Work item
After finding the line that includes "Shamell Stallworth: 3.3 -> 4.7" in the records below, transcribe it and each line after it through the last, exactly, and add nothing.

= Beginning of Section =

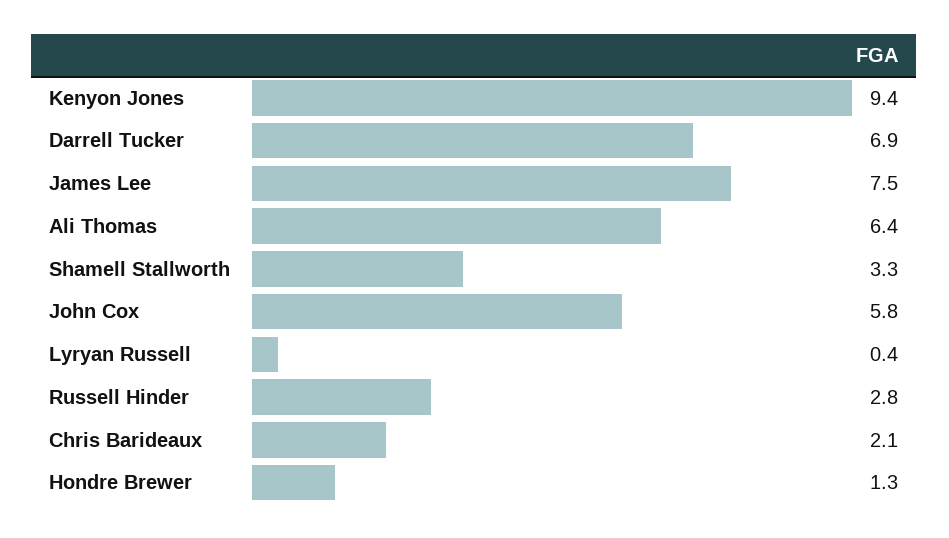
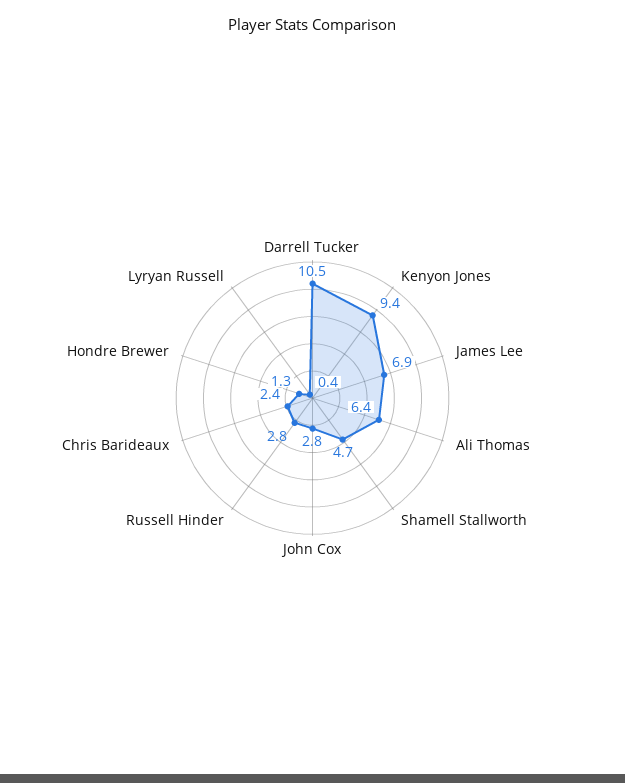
Darrell Tucker: 6.9 -> 10.5
James Lee: 7.5 -> 6.9
Shamell Stallworth: 3.3 -> 4.7
John Cox: 5.8 -> 2.8
Chris Barideaux: 2.1 -> 2.4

= End of Section =

Your response
Shamell Stallworth: 3.3 -> 4.7
John Cox: 5.8 -> 2.8
Chris Barideaux: 2.1 -> 2.4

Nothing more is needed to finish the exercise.